Monday, March 28, 2016

Day 23: Cake Decorating

I think this is one of the classes I was most looking forward to; my home cake decorating up until now has been haphazard at best. Probably because I never really piped anything at home and today was all about piping frosting and royal icing. However, before you get any notions that making frosting roses is easy let me assure you, it is NOT.

We started the day by making yellow cake and cookies, basic recipes, so we could practice our decorations. Then we made royal icing and we each got to choose a color and then make roses. Granted, the icing wasn't stiff enough, even with adding more sugar, and it was a rainy day which likely made it more finicky. But my roses were UG-LEE! I did a little better with the apple blossoms and, because I had purple frosting, I made violets.

After everyone was good and frustrated, we moved on to icing the cookies. This went a lot better; again we each made a color and then we passed them around to make our cookies and play with techniques. We made piping icing for the outlines and flooding icing to fill in between the lines. One of my classmates taught me how to make really pretty roses in the icing. (Unfortunately, that cookie smudged on the way home and so I just had to eat it.)

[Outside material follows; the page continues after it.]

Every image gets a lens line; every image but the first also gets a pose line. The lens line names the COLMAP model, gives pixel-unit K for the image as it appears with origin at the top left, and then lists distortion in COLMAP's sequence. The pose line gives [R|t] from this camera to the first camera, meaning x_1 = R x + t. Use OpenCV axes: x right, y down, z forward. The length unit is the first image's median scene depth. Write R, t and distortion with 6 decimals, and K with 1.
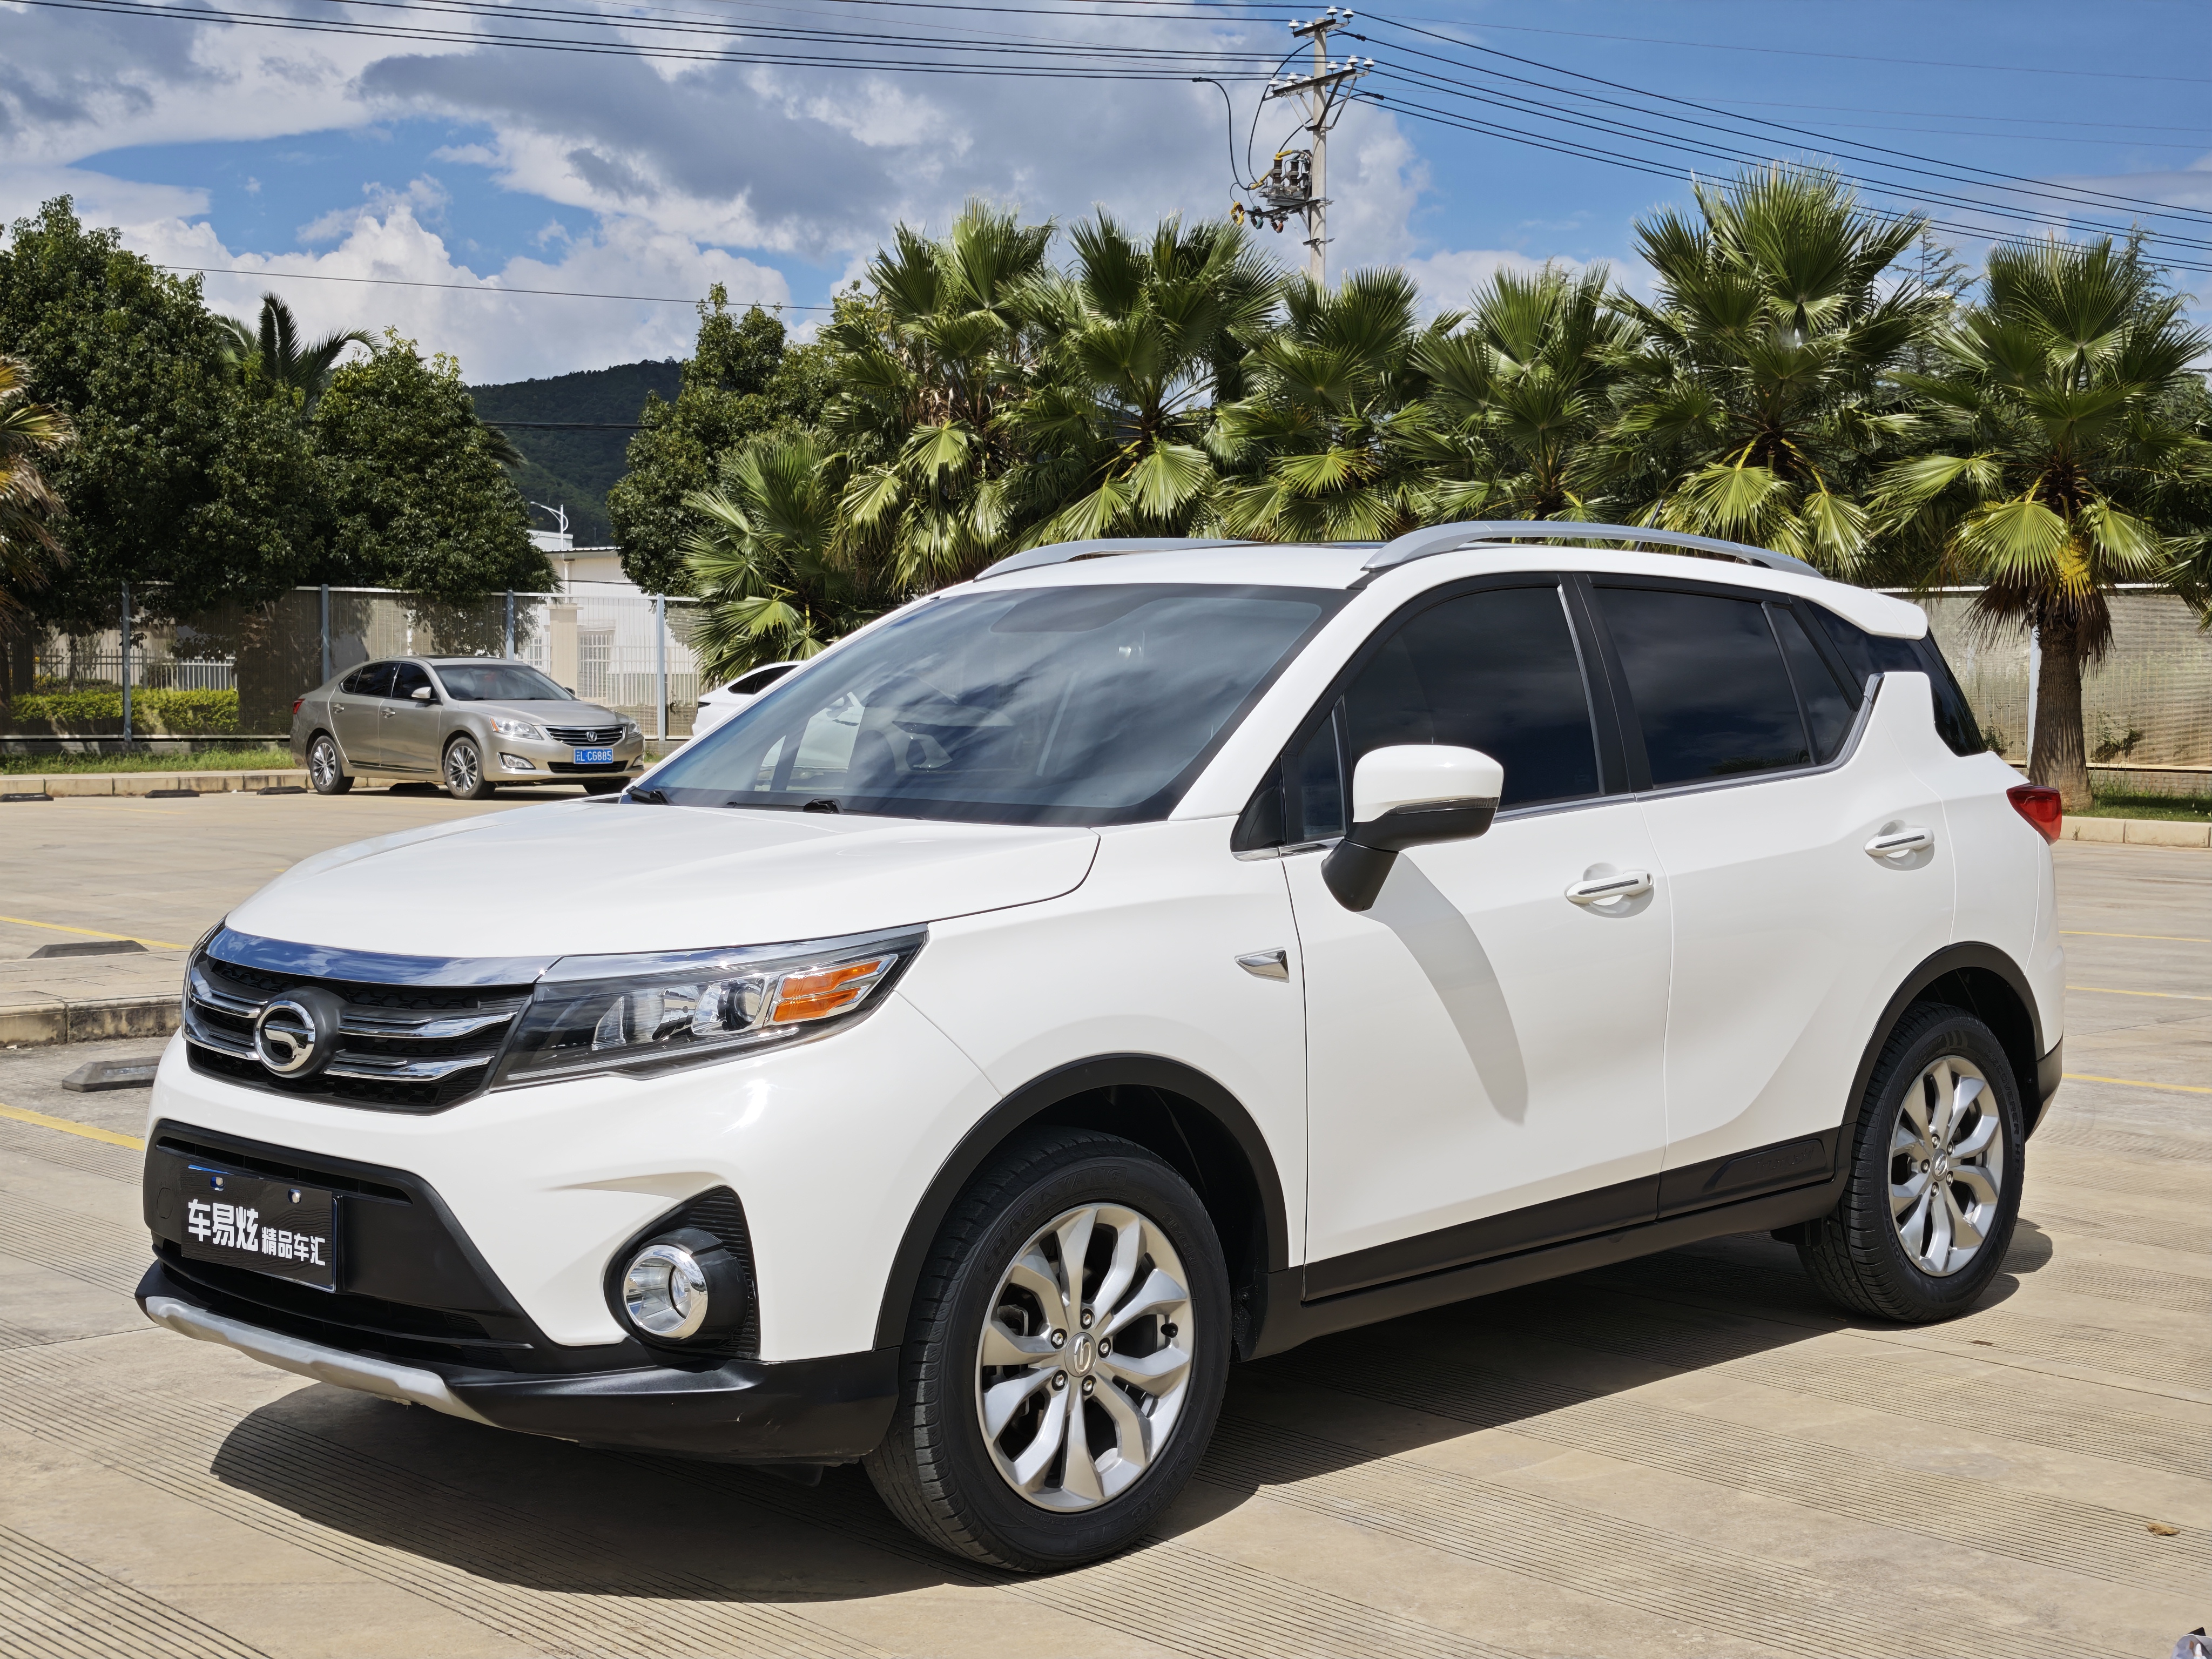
lens RADIAL K [[3071.5, 0, 1115.5], [0, 3071.5, 818.4], [0, 0, 1]] dist [0.023775, 0.000000]
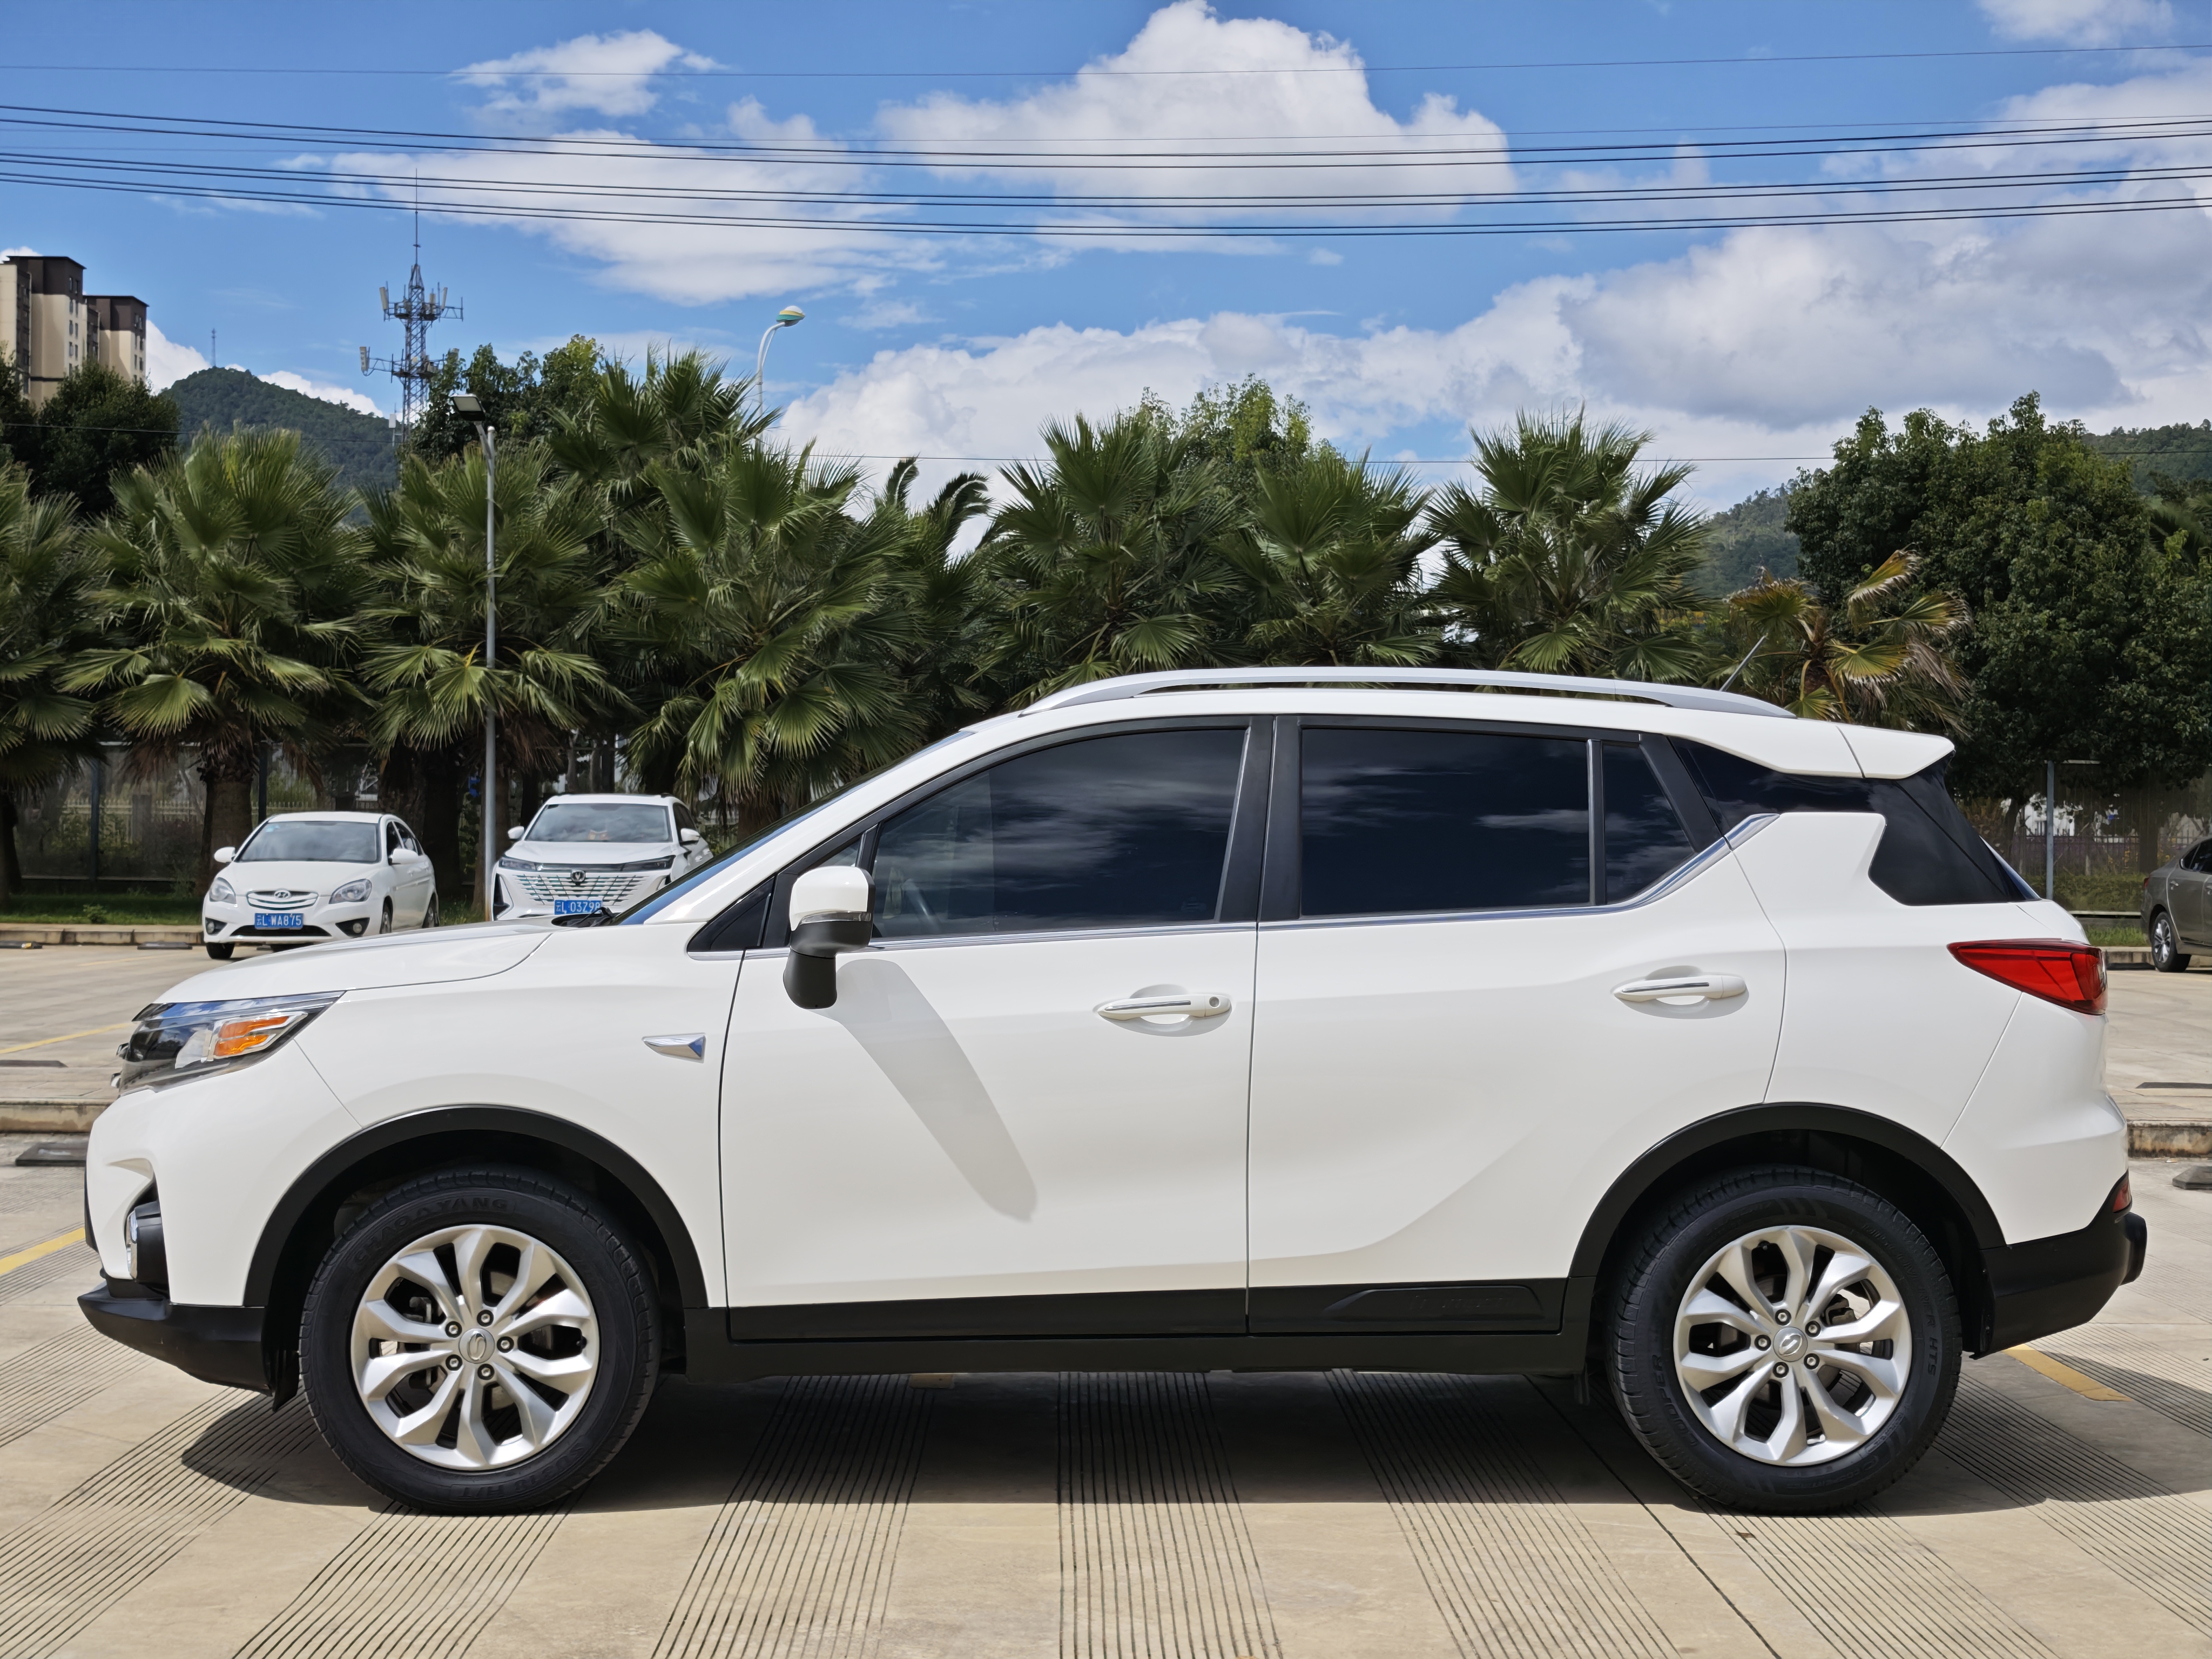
lens RADIAL K [[3071.5, 0, 1118.4], [0, 3071.5, 841.5], [0, 0, 1]] dist [0.023775, 0.000000]
pose [[0.740783, 0.003793, -0.671733, 0.143834], [-0.039555, 0.998495, -0.037983, 0.001094], [0.670579, 0.054708, 0.739819, 0.034386]]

Then it was time to work on the buttercream frosting for the cakes. We made a Swiss buttercream, as we started the egg whites and sugar in a double boiler and then transferred that to a mixer; from there the technique is the same in that you beat it until it's cool and then add the butter. As we made a lot of buttercream we were in serious danger of overflowing the larger mixer. Ultimately we had to split the batch for it to beat properly. The buttercream was left white so we could work on the cakes.

First we assembled the cake - trimmed layers with about half an inch of buttercream between the layers. Next was a crumb coat and then back in the freezer to chill briefly. After that, the cakes were frosted and the sides were smoothed. Chef showed us how to do a basketweave on the sides and we got to pick how we wanted to finish the top edge. I chose a braid. The basketweave comes out so beautiful and I really enjoyed working on it; I took my time and I'm pleased with the result. Finally we added our flowers and had the option of writing on the cake if we wished.

The flip side to all this work is that it was a significant mess and clean up took longer than anyone really wanted it to. But we still managed to get out of there before the next class started!


  1. This looks great. I have had my fun with cake decorating but the buttercream ones were definitely harder than the fondant. Yours looks great (I haven't tried basket weave yet)!